- **SOURCE DATA**:

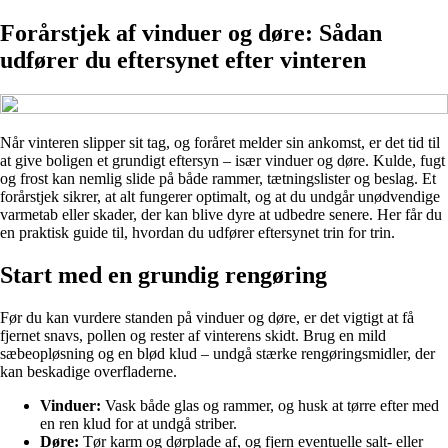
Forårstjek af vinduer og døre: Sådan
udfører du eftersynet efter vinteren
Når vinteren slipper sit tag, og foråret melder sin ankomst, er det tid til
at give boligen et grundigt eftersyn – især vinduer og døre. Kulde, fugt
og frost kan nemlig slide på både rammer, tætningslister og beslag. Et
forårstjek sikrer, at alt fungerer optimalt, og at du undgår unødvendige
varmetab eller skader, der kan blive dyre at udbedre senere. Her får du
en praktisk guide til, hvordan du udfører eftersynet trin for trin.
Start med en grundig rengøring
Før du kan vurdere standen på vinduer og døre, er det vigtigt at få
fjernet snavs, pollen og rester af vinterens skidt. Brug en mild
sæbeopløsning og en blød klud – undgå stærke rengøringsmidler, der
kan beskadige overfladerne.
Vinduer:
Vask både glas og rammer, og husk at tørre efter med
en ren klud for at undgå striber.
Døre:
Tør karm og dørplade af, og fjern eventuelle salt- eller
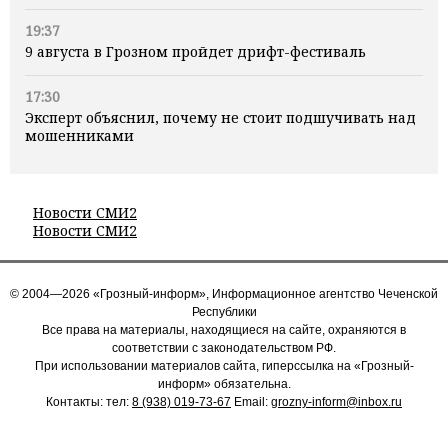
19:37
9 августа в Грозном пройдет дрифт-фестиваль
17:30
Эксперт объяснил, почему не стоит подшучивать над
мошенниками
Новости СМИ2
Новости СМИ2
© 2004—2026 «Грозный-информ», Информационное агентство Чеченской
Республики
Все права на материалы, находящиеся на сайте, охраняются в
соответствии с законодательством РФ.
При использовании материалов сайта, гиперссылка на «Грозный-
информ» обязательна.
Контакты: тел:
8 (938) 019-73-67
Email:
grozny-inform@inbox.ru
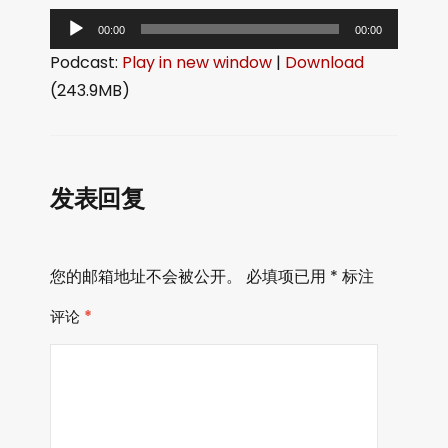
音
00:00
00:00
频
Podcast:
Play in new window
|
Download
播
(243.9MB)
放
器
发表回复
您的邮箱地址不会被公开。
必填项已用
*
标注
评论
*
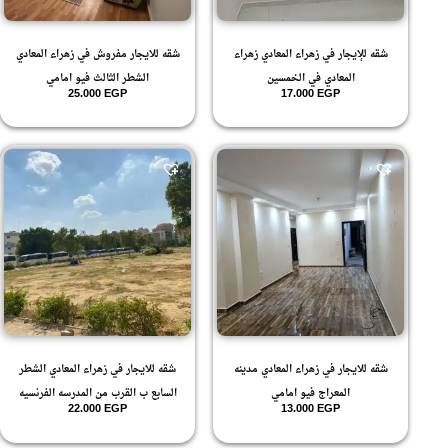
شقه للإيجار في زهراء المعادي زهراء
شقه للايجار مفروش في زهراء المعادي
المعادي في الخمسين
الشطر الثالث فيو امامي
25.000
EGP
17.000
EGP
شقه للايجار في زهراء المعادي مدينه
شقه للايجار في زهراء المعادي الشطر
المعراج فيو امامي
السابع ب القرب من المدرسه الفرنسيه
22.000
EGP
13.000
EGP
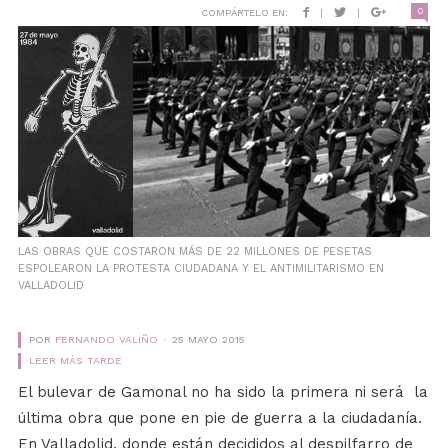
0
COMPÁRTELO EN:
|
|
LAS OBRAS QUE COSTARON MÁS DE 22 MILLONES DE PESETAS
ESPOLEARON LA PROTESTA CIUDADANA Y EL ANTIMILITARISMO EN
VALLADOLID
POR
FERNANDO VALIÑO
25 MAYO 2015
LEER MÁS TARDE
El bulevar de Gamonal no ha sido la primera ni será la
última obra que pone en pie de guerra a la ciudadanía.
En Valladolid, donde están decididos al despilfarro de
---
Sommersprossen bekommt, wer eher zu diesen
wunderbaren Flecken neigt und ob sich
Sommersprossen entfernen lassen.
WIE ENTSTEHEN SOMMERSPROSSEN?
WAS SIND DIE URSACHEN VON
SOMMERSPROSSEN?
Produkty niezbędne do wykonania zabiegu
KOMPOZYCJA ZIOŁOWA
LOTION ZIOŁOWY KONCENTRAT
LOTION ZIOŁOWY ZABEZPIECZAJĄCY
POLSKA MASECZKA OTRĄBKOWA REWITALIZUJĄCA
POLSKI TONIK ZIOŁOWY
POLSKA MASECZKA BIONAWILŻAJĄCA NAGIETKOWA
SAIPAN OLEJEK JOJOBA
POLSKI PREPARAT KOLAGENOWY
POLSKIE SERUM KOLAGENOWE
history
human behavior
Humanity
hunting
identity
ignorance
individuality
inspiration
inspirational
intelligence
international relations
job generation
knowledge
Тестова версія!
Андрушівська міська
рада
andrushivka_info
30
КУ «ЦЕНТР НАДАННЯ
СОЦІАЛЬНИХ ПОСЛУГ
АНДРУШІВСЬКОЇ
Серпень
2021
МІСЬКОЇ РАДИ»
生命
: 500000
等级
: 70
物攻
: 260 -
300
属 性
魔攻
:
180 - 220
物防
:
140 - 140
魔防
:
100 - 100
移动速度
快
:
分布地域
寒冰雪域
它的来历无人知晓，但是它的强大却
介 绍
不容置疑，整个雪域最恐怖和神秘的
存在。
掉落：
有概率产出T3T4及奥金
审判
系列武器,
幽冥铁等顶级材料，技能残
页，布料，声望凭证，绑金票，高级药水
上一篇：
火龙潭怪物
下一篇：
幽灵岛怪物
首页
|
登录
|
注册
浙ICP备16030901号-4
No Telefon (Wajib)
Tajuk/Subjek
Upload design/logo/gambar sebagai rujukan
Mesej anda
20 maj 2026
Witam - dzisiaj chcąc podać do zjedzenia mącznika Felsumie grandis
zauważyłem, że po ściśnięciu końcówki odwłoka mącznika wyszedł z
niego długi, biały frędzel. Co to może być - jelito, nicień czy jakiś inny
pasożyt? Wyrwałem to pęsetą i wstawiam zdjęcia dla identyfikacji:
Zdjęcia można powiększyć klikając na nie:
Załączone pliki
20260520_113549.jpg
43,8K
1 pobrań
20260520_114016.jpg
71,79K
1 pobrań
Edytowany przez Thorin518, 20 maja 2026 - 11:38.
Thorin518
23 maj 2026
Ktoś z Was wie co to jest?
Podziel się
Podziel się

- **INSTRUCTION**:
Apply a filter for "امامي" to the entries and show each line that passes.

- **TASK OUTPUT**:
الشطر الثالث فيو امامي
المعراج فيو امامي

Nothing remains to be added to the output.